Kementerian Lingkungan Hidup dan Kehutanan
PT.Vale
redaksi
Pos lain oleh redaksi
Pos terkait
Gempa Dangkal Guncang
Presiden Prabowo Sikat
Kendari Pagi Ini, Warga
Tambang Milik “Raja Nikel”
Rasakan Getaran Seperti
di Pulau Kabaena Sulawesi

» TASK STATEMENT:
Restate each of the records exactly, leaving nothing out.

» SOLUTION TO THIS EXERCISE:
Kementerian Lingkungan Hidup dan Kehutanan
PT.Vale
redaksi
Pos lain oleh redaksi
Pos terkait
Gempa Dangkal Guncang
Presiden Prabowo Sikat
Kendari Pagi Ini, Warga
Tambang Milik “Raja Nikel”
Rasakan Getaran Seperti
di Pulau Kabaena Sulawesi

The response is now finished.